La domanda che incombe sull’iniziativa di Salvini riguarda, anche, il peso effettivo della sua alleanza in vista del voto
di maggio. È vero che le forze sovraniste sono in buona crescita, rispetto al voto del 2014, ma si parlerebbe comunque - ottimisticamente
- di un totale di 60-70 seggi su un’Eurocamera che ne conterà 705 o 751, a seconda che il Regno Unito finalizzi o meno il
processo di Brexit prima delle Europee a maggio 2019. Le ultimi proiezioni del Parlamento Ue hanno attribuito all’Europa delle nazioni e delle libertà, grosso modo coincidente con la platea di partiti corteggiati da Salvini, un totale di 61 seggi (27 solo quelli della Lega,
uno dei partiti più in crescita su scala continentale). Aggiungendo i 13 seggi stimati per Alternative für Deutschland, oggi
appartenente all’Europa delle libertà e della democrazia diretta, si arriva a 74. Meno di un decimo del totale del Parlamento e, soprattutto, appena sopra i livelli del gruppo dei Conservatori e riformisti, la dimora europea della destra post fascista di Fratelli d’Italia: 53 seggi, senza considerare però un eventuale afflusso
di deputati conservatori britannici in caso di proroga estensiva della Brexit.
Numeri a parte, c’è chi ha già messo in dubbio la tenuta di una «internazionale di nazionalisti», una contraddzione in termini che esprime il tentativo di europeizzare la destra radicale nella Ue. Un terreno di scontro abituale potrebbeessere la politica economica, dove la linea fra i vari partiti è influenzata (anche) dalla provenienza geografica. La tedesca Afd non hai nascosto, ad esempio,le sue insofferenze per «l’orrendo indebitamento italiano», arrivando all’attacco diretto nei confronti della Lega di Salvini. E anche nell’internazionale guidata da Salvini dovrebbero convivere partiti di ispirazione sociale e iperliberista, affezionati al welfare o inorriditi all’idea di una «invasione dello Stato» nella libertà di impresa. La contraddizione che ne emerge, però,potrebbe scalfire solo in minima parte la solidità del progetto.

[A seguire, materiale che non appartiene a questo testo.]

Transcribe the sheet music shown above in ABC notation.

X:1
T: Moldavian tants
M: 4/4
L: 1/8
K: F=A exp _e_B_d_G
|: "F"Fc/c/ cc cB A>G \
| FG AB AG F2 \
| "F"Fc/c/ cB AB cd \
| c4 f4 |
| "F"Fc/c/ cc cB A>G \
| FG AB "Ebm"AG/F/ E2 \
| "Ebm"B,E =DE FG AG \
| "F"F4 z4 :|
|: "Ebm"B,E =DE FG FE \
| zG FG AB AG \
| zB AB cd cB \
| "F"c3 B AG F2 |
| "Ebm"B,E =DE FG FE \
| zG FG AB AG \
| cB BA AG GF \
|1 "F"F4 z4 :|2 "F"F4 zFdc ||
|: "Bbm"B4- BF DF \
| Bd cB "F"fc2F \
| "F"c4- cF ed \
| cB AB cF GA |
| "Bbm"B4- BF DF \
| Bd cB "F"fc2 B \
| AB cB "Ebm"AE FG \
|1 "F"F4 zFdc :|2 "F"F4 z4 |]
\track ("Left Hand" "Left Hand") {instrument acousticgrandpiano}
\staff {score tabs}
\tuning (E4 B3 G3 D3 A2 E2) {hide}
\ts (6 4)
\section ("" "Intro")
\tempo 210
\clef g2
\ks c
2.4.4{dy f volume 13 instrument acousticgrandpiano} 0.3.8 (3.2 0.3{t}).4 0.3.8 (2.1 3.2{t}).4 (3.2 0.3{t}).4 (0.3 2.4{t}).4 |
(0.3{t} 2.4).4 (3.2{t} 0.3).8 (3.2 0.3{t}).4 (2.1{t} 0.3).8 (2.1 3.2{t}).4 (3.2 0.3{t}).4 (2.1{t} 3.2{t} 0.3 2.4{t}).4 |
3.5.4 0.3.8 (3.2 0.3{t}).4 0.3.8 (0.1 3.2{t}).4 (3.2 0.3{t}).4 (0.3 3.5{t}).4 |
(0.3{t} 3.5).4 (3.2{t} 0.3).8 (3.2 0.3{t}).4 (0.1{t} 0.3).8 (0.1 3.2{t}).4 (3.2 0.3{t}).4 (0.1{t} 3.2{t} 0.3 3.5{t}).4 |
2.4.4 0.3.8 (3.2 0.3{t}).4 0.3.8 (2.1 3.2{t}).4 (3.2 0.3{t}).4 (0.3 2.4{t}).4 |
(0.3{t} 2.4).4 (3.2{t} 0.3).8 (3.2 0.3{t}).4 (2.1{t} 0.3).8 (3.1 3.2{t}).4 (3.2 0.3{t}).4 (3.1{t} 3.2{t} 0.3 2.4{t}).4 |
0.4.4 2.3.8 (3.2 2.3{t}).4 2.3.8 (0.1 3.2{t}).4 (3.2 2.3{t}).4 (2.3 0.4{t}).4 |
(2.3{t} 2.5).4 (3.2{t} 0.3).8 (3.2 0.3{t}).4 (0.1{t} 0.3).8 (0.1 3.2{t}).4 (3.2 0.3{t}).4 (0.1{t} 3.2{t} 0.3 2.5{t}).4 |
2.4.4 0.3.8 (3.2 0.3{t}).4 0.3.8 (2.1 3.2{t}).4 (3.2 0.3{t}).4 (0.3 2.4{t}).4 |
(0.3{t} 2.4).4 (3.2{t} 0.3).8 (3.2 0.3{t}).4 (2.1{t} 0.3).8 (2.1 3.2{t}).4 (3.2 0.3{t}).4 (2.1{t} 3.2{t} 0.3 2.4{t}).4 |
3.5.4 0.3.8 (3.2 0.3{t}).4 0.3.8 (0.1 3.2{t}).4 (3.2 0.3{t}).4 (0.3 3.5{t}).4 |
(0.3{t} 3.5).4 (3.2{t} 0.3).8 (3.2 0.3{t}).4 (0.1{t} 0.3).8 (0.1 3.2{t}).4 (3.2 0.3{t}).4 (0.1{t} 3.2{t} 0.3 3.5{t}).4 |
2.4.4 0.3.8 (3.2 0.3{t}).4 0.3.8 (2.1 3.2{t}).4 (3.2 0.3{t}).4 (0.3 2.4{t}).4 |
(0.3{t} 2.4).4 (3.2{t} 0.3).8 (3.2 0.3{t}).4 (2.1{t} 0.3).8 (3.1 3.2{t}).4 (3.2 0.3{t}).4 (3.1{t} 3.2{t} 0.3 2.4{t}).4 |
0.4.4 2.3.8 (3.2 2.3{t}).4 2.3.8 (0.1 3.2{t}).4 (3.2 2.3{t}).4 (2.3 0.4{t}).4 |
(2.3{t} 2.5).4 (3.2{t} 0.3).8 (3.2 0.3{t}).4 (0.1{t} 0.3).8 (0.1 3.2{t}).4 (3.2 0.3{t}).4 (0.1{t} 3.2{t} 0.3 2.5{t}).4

Come spiega Manuela Caiani, professoressa al dipartimento di Scienze politiche e sociologia della Scuola normale superiore di Pisa, «la dimensione economica non è mai stata così determinante, nell’identità di queste forze - dice - Gli elementi caratterizzanti sono altri: nazionalismo, xenofobia, ostilità all’establishment e valori “conservatori”, ad esempio nella recente battaglia contro la presunta teoria del gender». Caiani intravvede semmai un certo potenziale, dettato da un fattore di dirompenza rispetto agli equilibri dell’Eurocamera: «Per la prima volta la destra radicale si unirebbe in unico partito europeo - spiega - Dandosi così una “casa” unica nella Ue. Se poi possa funzionare, lo capiremo a maggio».